- What is expected
Edit the material below so that every "series" becomes "sequence" and nothing else changes. Omit the pictures from your version.

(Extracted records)
_____
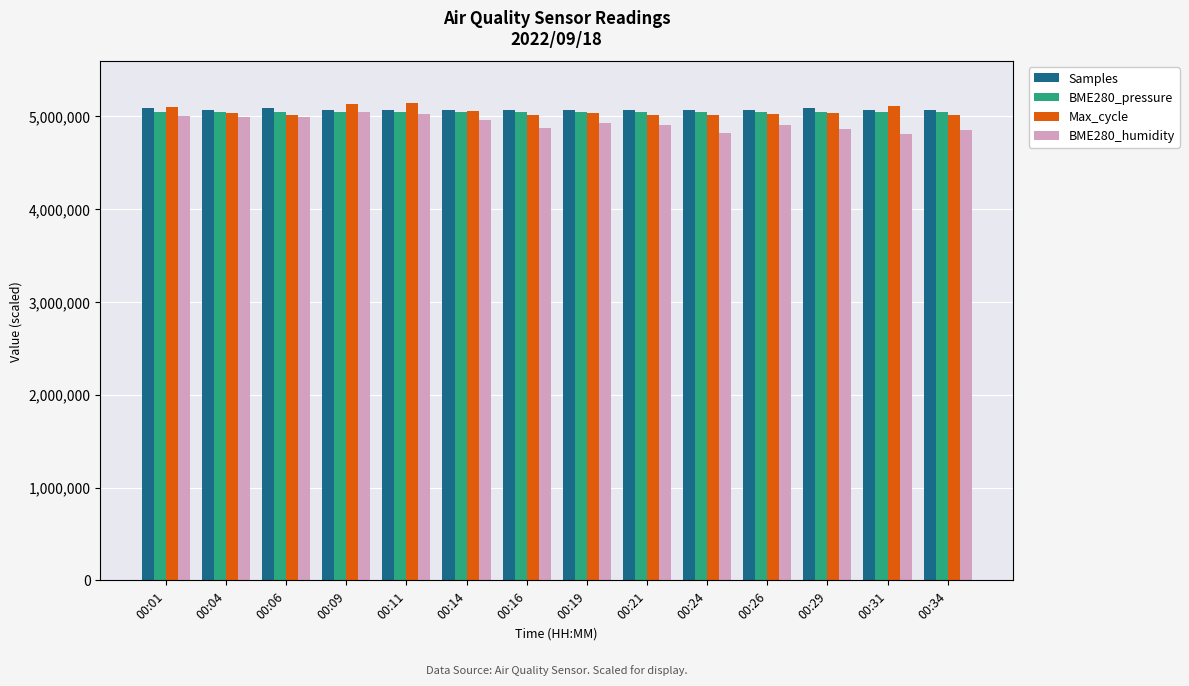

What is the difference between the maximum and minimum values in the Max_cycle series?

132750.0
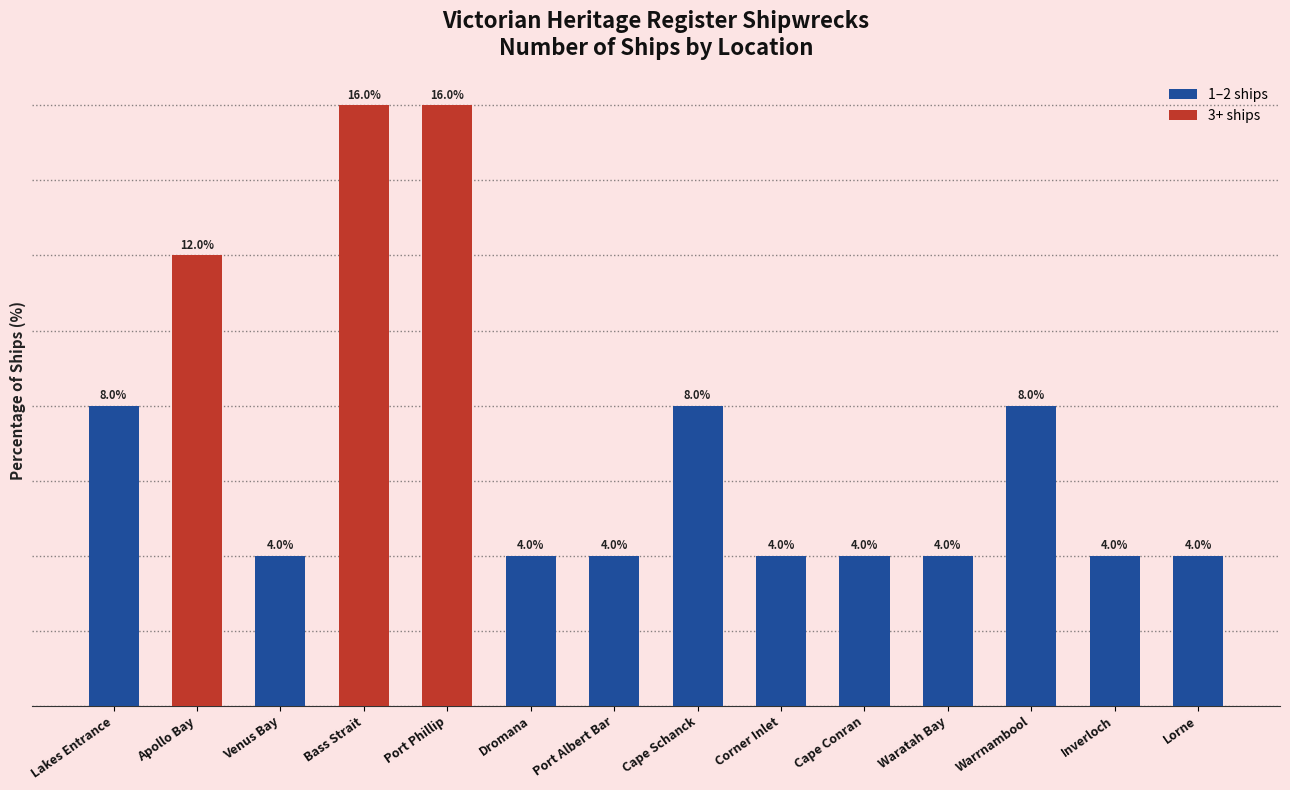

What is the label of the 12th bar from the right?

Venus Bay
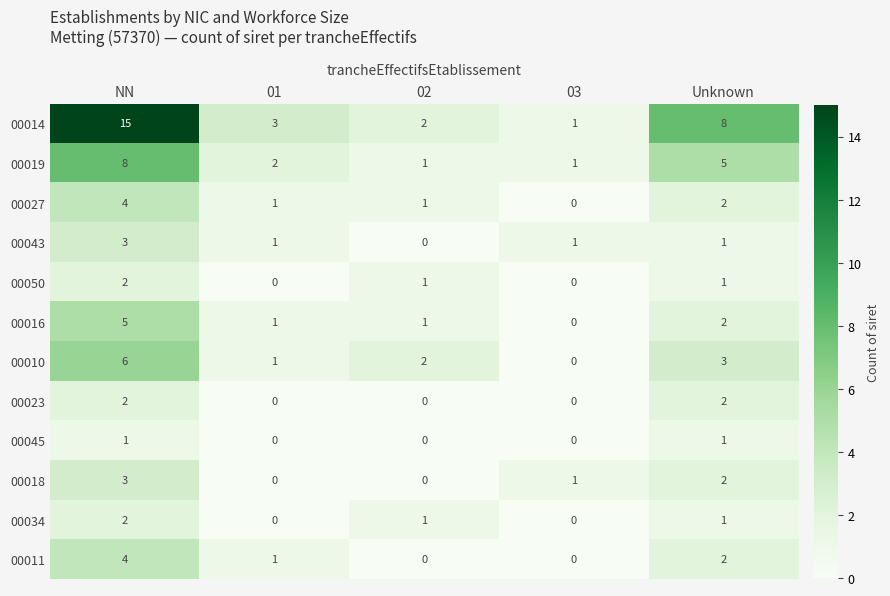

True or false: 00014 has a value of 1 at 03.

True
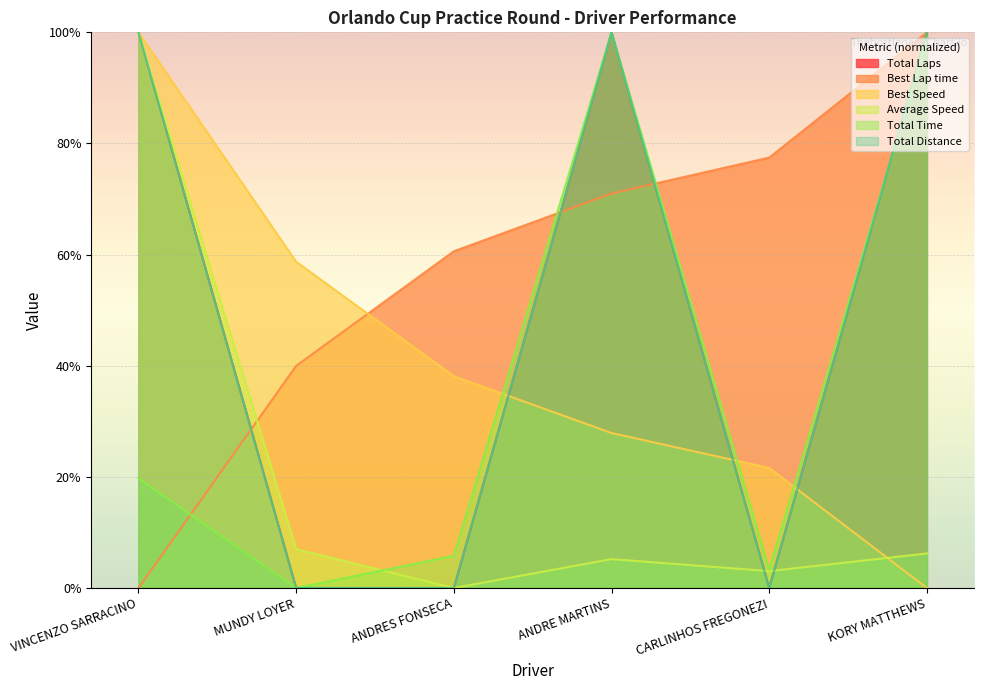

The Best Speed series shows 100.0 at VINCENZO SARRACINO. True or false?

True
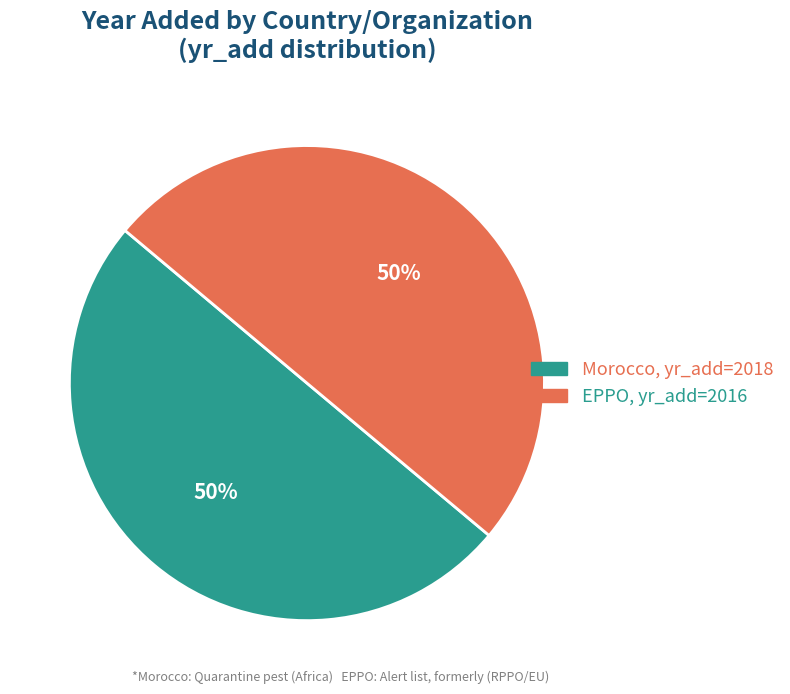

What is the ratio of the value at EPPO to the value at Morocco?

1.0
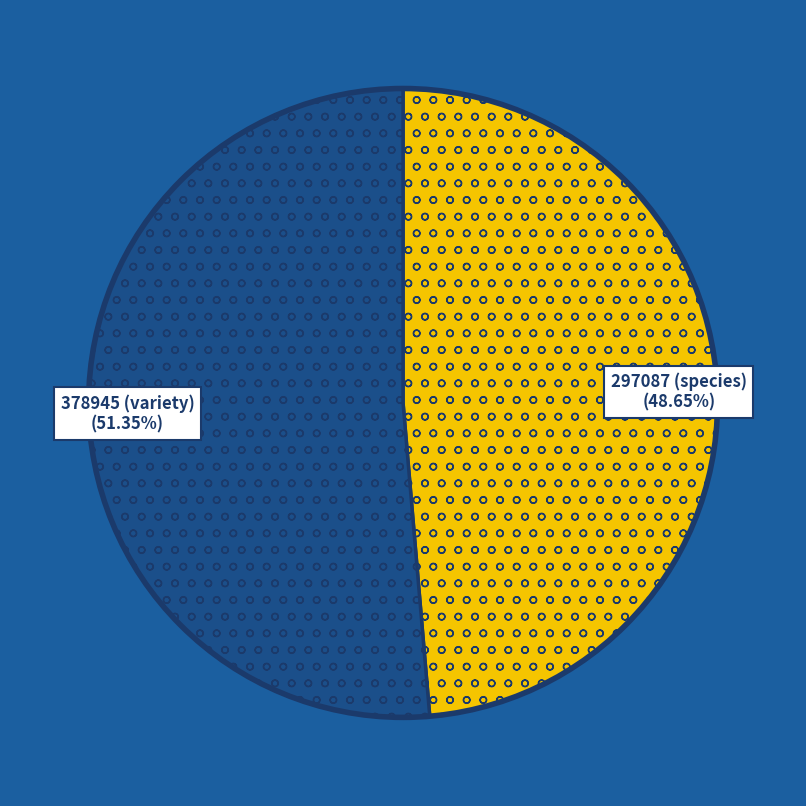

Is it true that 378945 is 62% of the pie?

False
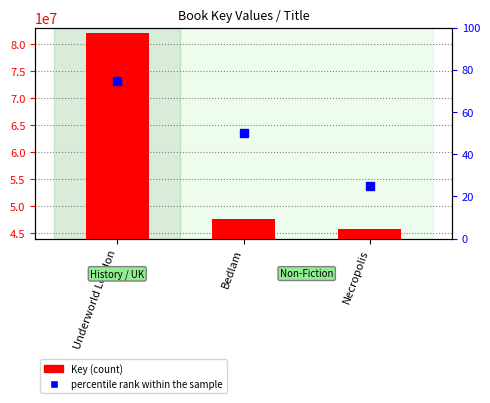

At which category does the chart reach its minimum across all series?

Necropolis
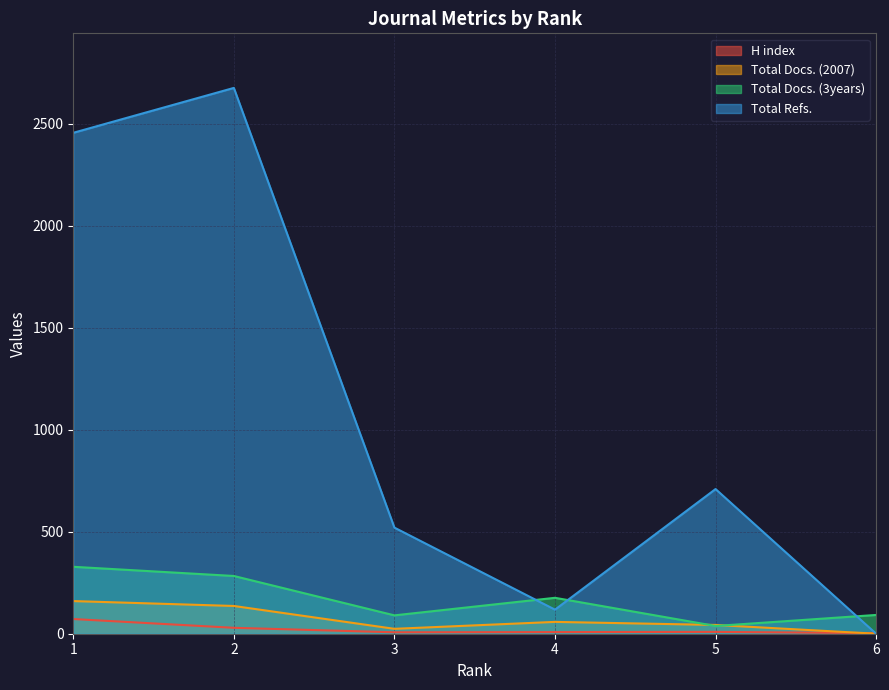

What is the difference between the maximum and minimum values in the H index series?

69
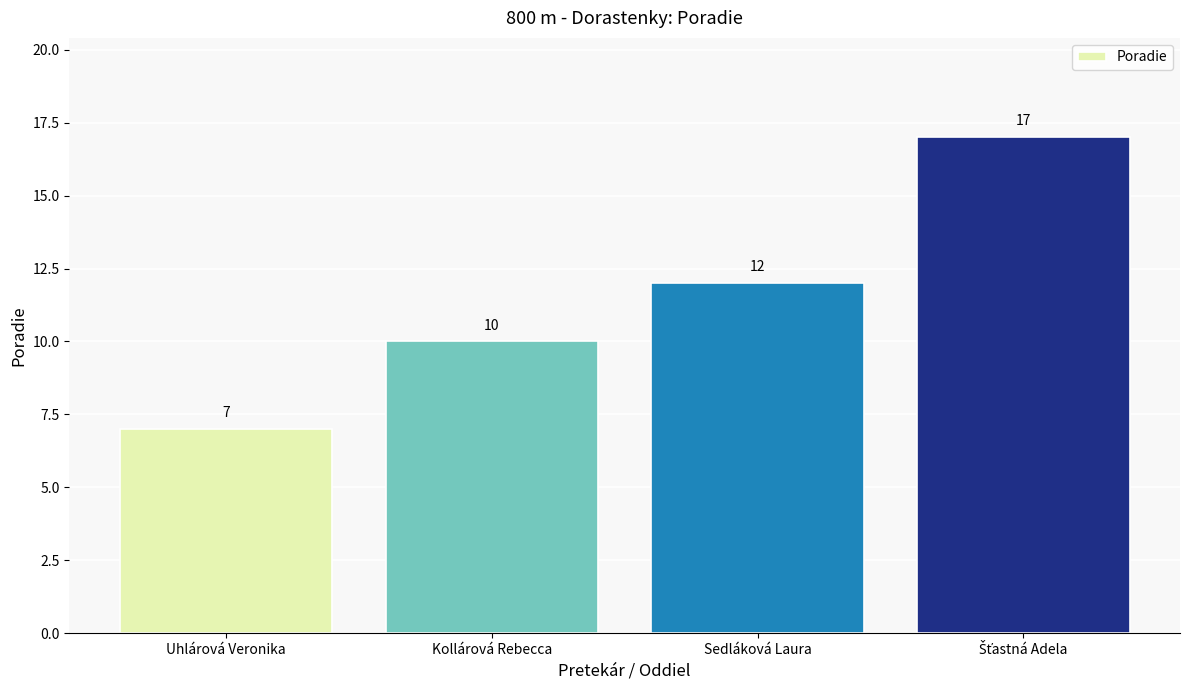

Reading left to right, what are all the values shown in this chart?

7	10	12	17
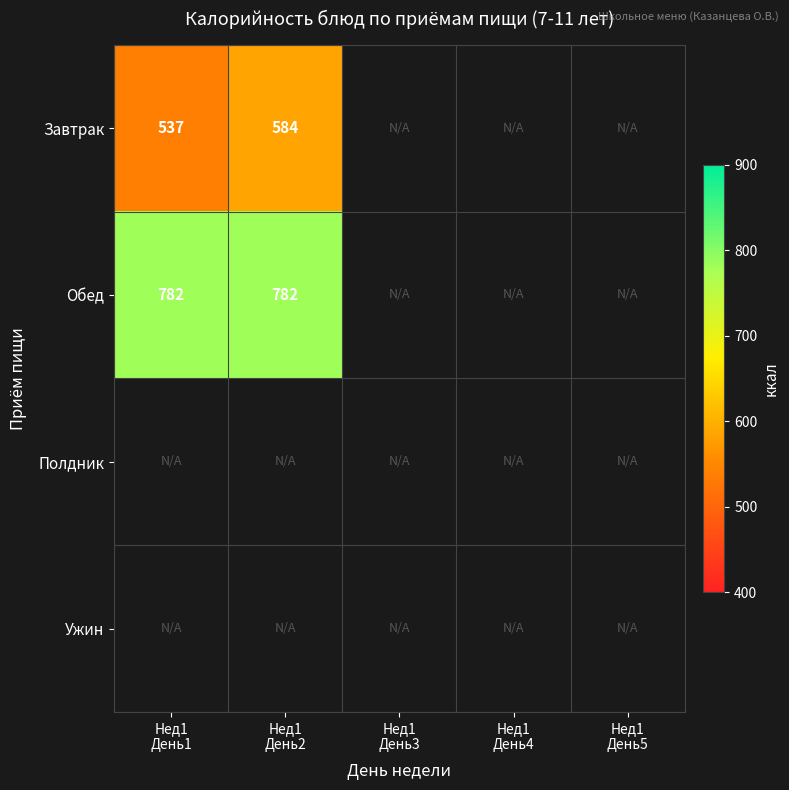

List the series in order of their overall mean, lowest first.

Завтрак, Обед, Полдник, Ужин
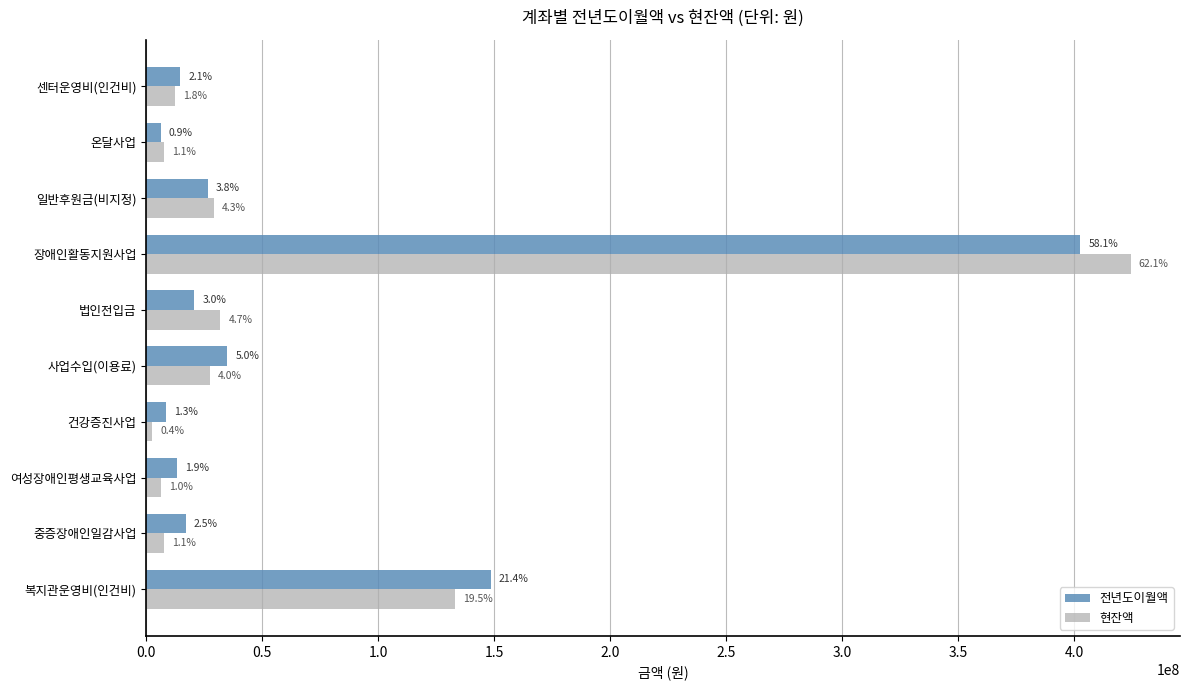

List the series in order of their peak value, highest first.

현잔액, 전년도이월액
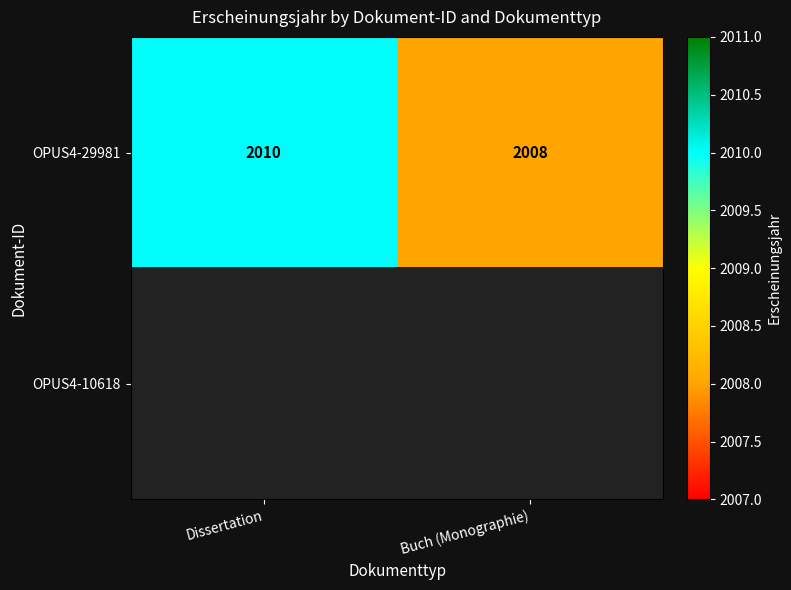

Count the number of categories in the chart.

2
_____
- Output of the task
What is the difference between the maximum and minimum values in the Max_cycle sequence?

132750.0

What is the label of the 12th bar from the right?

Venus Bay

True or false: 00014 has a value of 1 at 03.

True

The Best Speed sequence shows 100.0 at VINCENZO SARRACINO. True or false?

True

What is the ratio of the value at EPPO to the value at Morocco?

1.0

Is it true that 378945 is 62% of the pie?

False

At which category does the chart reach its minimum across all sequence?

Necropolis

What is the difference between the maximum and minimum values in the H index sequence?

69

Reading left to right, what are all the values shown in this chart?

7	10	12	17

List the sequence in order of their overall mean, lowest first.

Завтрак, Обед, Полдник, Ужин

List the sequence in order of their peak value, highest first.

현잔액, 전년도이월액

Count the number of categories in the chart.

2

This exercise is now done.